Anyway the operation is split into batches, around 4000 images per batch (in a windowed query of about 391k images), this machine has plenty of resources to burn.
Please check the configuration setting for Maximum Degree of Parallelism (MAXDOP) on your SQL Server. You can also set the value of MAXDOP.
This link might be useful to you http://www.mssqltips.com/tip.asp?tip=1047
cheers
Could you not split the query into batches, and execute each batch separately on a separate connection? SQL server only uses parallelism in a query when it feels like it, and although you can stop it, or even encourage it (a little) by changing the cost threshold for parallelism option to O, but I think its pretty hit and miss.
One thing thats worth noting is that it will only decide whether or not to use parallelism at the time that the query is compiled.
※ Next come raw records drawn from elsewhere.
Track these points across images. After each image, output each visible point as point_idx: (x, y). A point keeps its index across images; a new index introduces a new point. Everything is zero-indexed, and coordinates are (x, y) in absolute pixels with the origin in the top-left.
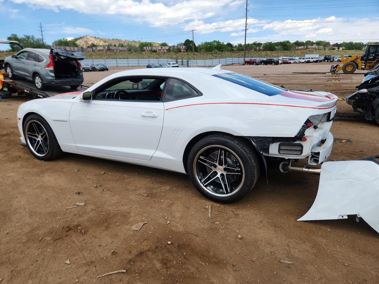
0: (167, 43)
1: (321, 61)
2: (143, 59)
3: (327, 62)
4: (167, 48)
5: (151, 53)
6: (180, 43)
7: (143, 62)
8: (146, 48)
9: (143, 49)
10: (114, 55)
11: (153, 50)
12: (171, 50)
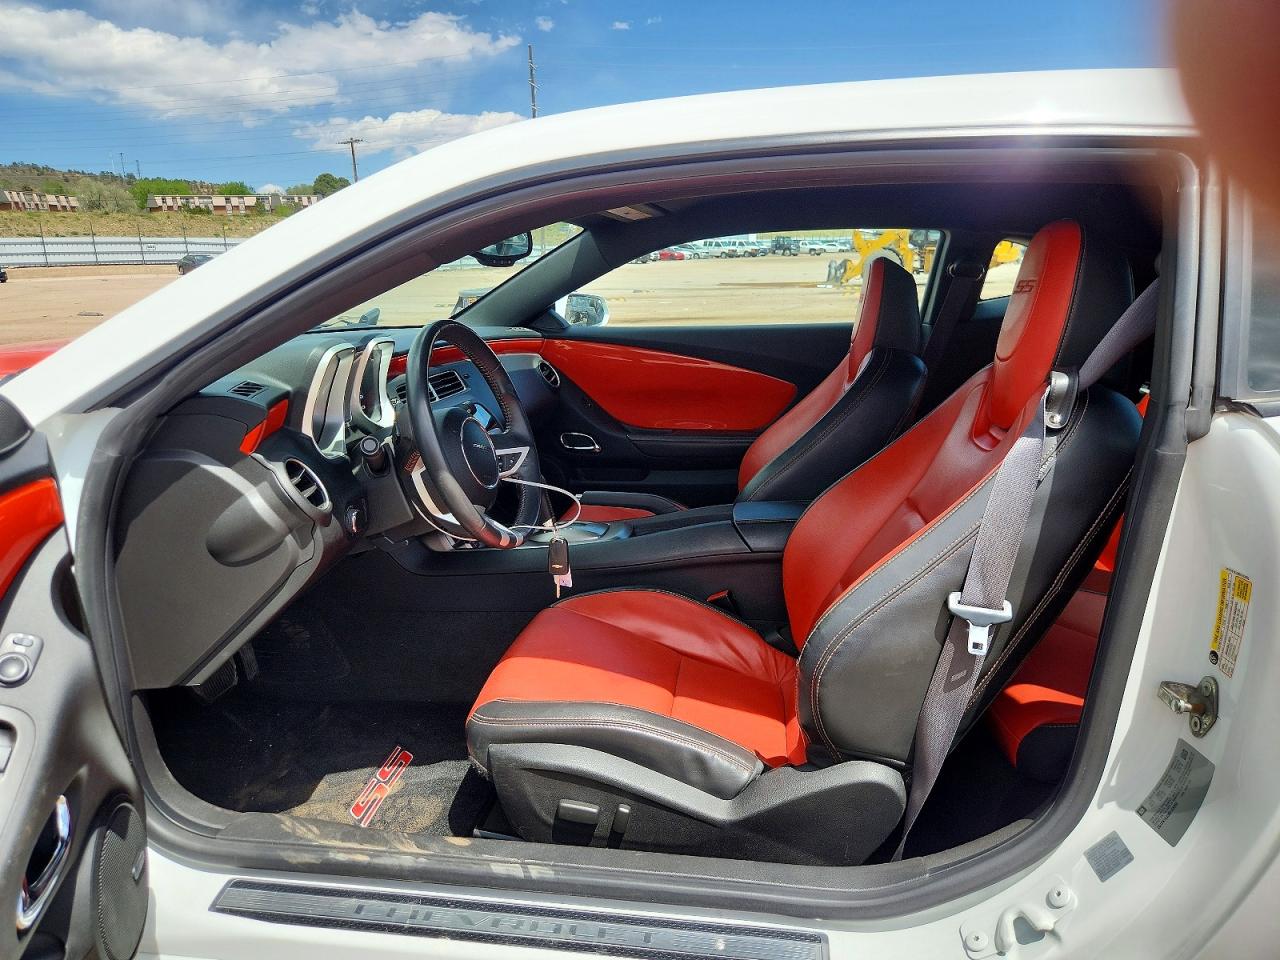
0: (247, 184)
1: (764, 253)
2: (158, 236)
3: (783, 254)
4: (251, 201)
5: (192, 218)
6: (299, 185)
7: (159, 248)
8: (164, 202)
9: (149, 204)
10: (31, 221)
11: (192, 206)
12: (267, 207)
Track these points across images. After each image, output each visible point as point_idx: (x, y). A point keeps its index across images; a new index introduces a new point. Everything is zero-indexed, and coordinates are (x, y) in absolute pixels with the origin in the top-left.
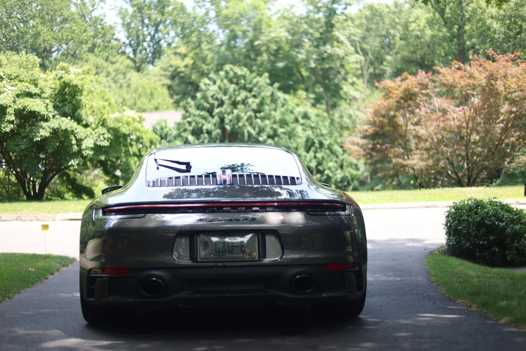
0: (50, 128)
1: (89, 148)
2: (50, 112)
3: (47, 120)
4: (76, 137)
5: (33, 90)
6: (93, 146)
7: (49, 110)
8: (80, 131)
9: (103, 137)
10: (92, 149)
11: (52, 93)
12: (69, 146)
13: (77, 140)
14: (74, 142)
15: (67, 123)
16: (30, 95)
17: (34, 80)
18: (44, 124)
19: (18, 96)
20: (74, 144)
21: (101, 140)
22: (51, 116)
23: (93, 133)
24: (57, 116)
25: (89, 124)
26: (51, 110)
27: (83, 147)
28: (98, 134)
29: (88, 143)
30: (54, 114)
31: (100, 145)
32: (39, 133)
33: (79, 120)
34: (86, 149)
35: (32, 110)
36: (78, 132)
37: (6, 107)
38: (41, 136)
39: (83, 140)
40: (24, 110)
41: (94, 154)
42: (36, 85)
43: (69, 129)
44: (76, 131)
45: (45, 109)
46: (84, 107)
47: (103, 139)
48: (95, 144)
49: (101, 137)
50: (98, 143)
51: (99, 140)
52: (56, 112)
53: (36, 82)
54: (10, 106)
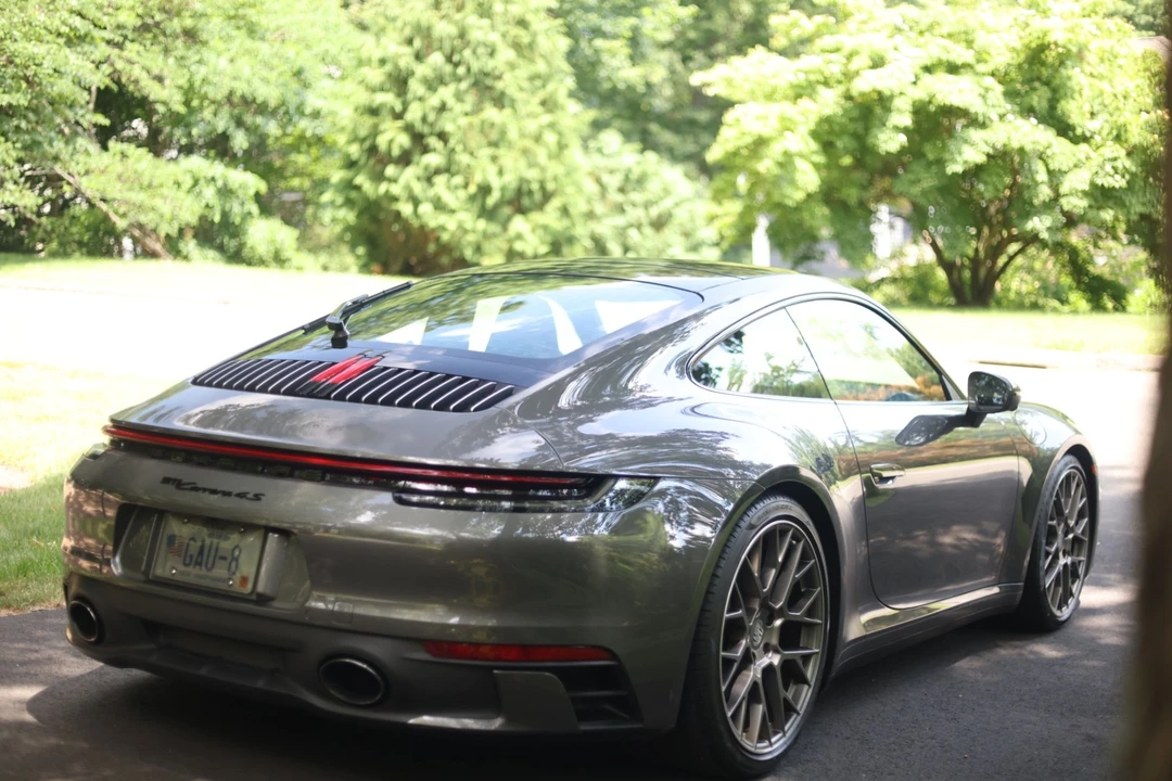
0: (986, 143)
1: (1077, 192)
2: (993, 106)
3: (981, 124)
4: (1047, 165)
5: (960, 54)
6: (1087, 188)
7: (990, 102)
8: (1062, 152)
9: (1113, 168)
10: (1085, 194)
11: (1011, 62)
12: (1029, 187)
13: (1050, 173)
14: (1042, 176)
15: (1027, 134)
16: (953, 69)
17: (966, 33)
18: (974, 134)
19: (928, 69)
20: (1042, 183)
21: (1108, 174)
22: (995, 118)
23: (1093, 155)
24: (1010, 117)
25: (1088, 134)
26: (996, 103)
27: (1063, 189)
28: (1101, 159)
29: (1076, 183)
30: (1002, 111)
31: (1102, 185)
32: (960, 153)
33: (1064, 129)
34: (1071, 194)
35: (948, 102)
36: (1053, 154)
37: (891, 97)
38: (965, 162)
39: (1065, 173)
40: (930, 102)
41: (1090, 207)
42: (969, 43)
43: (1028, 147)
44: (1049, 152)
45: (980, 101)
46: (1077, 96)
47: (1112, 172)
48: (1093, 185)
49: (1108, 168)
50: (1099, 182)
51: (1101, 173)
52: (1009, 107)
53: (970, 38)
54: (901, 94)
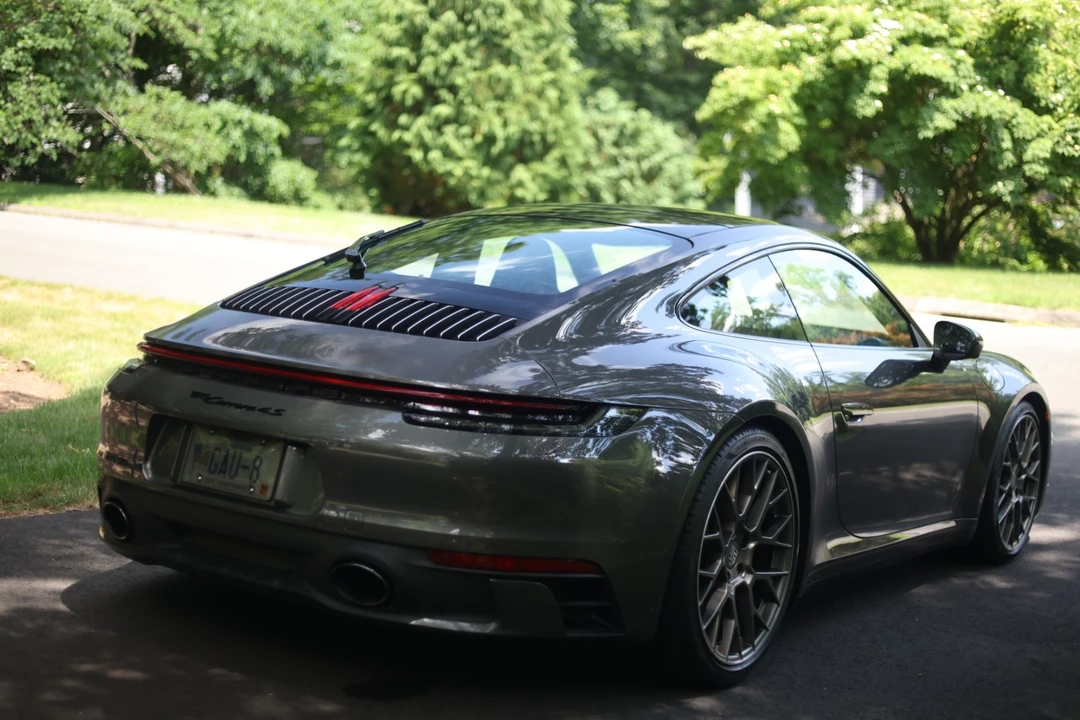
0: (956, 111)
1: (1039, 159)
2: (964, 77)
3: (954, 94)
4: (1012, 134)
5: (936, 28)
6: (1048, 155)
7: (961, 73)
8: (1026, 121)
9: (1073, 138)
10: (1046, 161)
11: (982, 36)
12: (994, 153)
13: (1015, 141)
14: (1007, 144)
15: (994, 103)
16: (928, 41)
17: (941, 8)
18: (947, 103)
19: (905, 41)
20: (1007, 150)
21: (1068, 144)
22: (965, 87)
23: (1055, 125)
24: (979, 88)
25: (1051, 106)
26: (966, 73)
27: (1027, 156)
28: (1062, 130)
29: (1040, 149)
30: (972, 82)
31: (1063, 154)
32: (932, 120)
33: (1030, 101)
34: (1033, 161)
35: (922, 72)
36: (1018, 123)
37: (870, 66)
38: (936, 128)
39: (1029, 141)
40: (905, 71)
41: (1051, 173)
42: (944, 18)
43: (996, 116)
44: (1014, 122)
45: (951, 72)
46: (1042, 70)
47: (1072, 142)
48: (1054, 153)
49: (1069, 138)
50: (1060, 151)
51: (1063, 143)
52: (978, 78)
53: (945, 13)
54: (879, 63)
Also, if the query is compiled at a time when the CPU load is higher, SQL server is less likely to consider parallelism.
I too recommend the "round-robin" methodology advocated by kragen2uk and onupdatecascade (I'm voting them up). I know I've read something irritating about CLR routines and SQL paralellism, but I forget what it was just now... but I think they don't play well together.
The bit I've done in the past on similar tasks it to set up a table listing each batch of work to be done. For each connection you fire up, it goes to this table, gest the next batch, marks it as being processed, processes it, updates it as Done, and repeats. This allows you to gauge performance, manage scaling, allow stops and restarts without having to start over, and gives you something to show how complete the task is (let alone show that it's actually doing anything).
Find some criteria to break the set into distinct sub-sets of rows (1-100, 101-200, whatever) and then call your update statement from multiple connections at the same time, where each connection handles one subset of rows in the table. All the connections should run in parallel.